In the past month or so, I’ve randomly happened to see two people — one on a blog, the other on Twitter — call out Bruce Springsteen for a daft lyrical moment in one of his obscure early songs.

(The song, “Incident on 57th Street,” includes the lyric, “Puerto Rican Jane / Oh, won’t you tell me, what’s your name?”  To which the Internet responds as one: “Dude. Her name’s Jane. You just said so.”)

In another example, I recently saw someone or other on Twitter play off the Bee Gees’ “Stayin’ Alive” by observing: “What fun is it being a woman’s man if you have no time to talk?”

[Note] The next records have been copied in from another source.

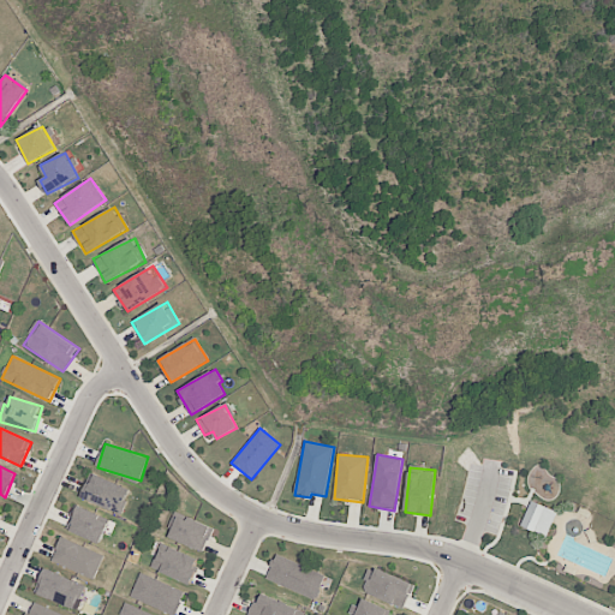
[(120,514),(131,490),(91,473),(81,497),(120,514)]
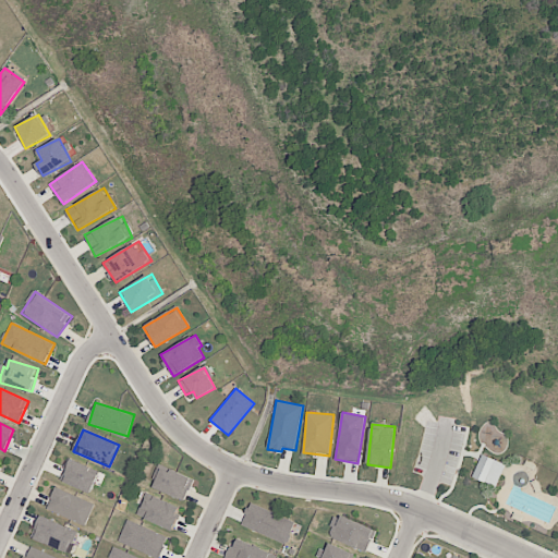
[(505,462),(481,456),(473,478),(497,486),(505,462)]
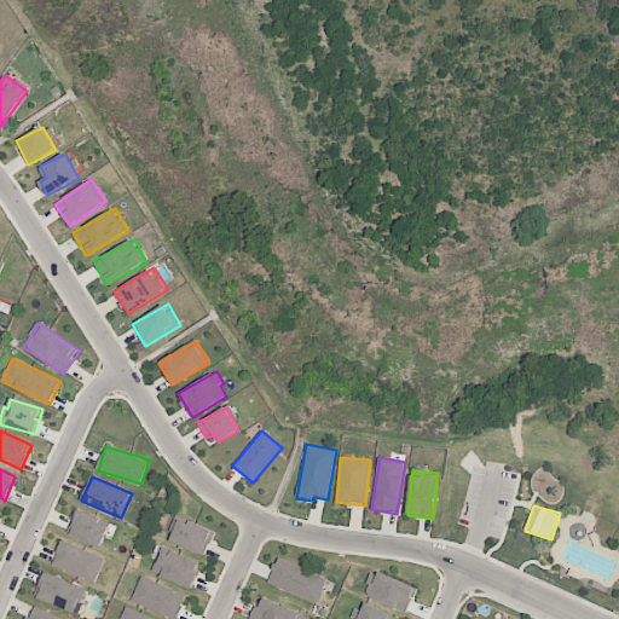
[(67,533),(100,547),(111,522),(76,508),(67,533)]
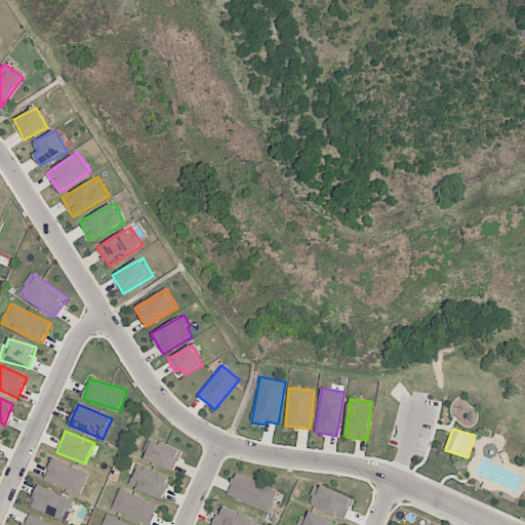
[(143,458),(173,472),(183,450),(152,437),(143,458)]
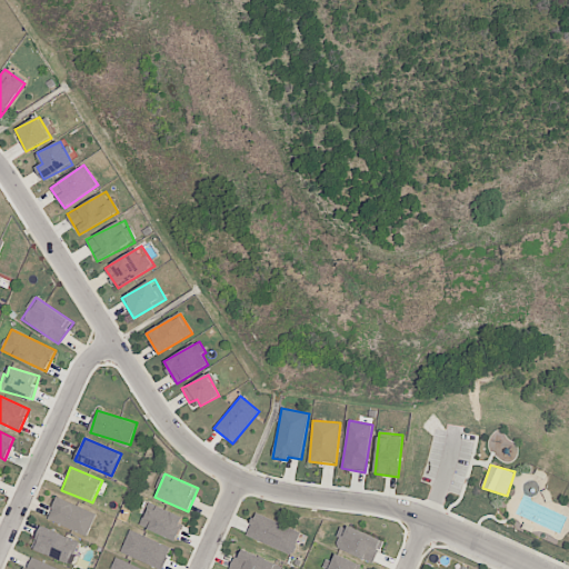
[(48,519),(87,536),(97,513),(57,497),(48,519)]
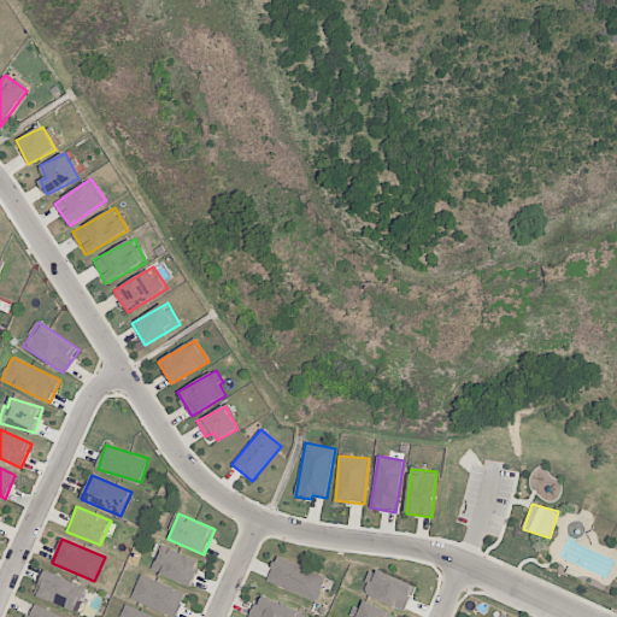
[(201,560),(160,546),(152,571),(192,586),(201,560)]
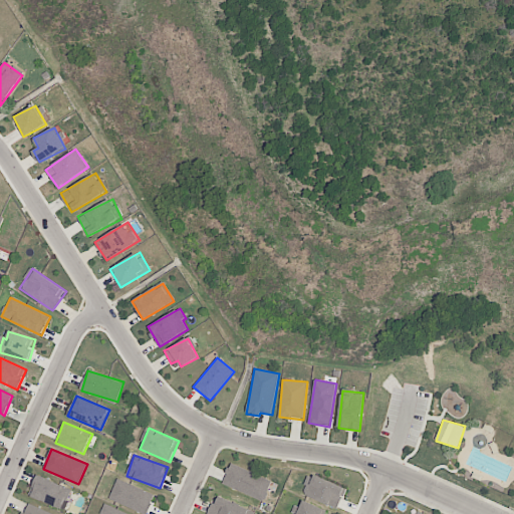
[(272,480),(231,463),(222,484),(263,501),(272,480)]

And then there are those Twitter trending topics in which people come up with silly, not-quite-right variations on familiar pop culture themes — like #lessimpressivesongtitles or something like that. (Example: “Slim Majority of Americans Were Kung Fu Fighting.”)

You get the idea — and I’ve done it as often as anyone else has. Sometimes it’s funny. Sometimes, when every single person on the ‘Net goes picking through well-trodden pop culture for a gag line, it gets a little old.

That makes it refreshing on those rare occasions when you run into something that’s truly bloggerproof.

I heard Creedence’s “Fortunate Son” the other day in some public place or other, and was struck by the following verse, transcribed from memory and thus more or less accurately:

“Some folks are born, silver spoon in hand

Lord, don’t they help themselves

But when the taxman come to the door

Lord, the house look-a like a rummage sale, yes.”

If those lines had appeared in some current pop song, the million voices of blogland would rise up as one to point out:

  1. The proverbial silver birth-spoon is found in the mouth, not in the hand.
  2. The taxman doesn’t come to the door. That’s the census guy. (Or maybe the postman. He rings twice.)
  3. “Themselves” and “rummage sale” don’t rhyme, not even in John Fogerty’s self-created East-Bay-meets-Gulf-Coast drawl.

But nobody gets all catty-picky about “Fortunate Son.”

Why? Because it’s a tour de force. It roars like a hurricane, and is equally as impervious to correction or redirection. It blows the trivial and the picayune into the ditch.

It is, in short, bloggerproof.

The world needs more of that, I think.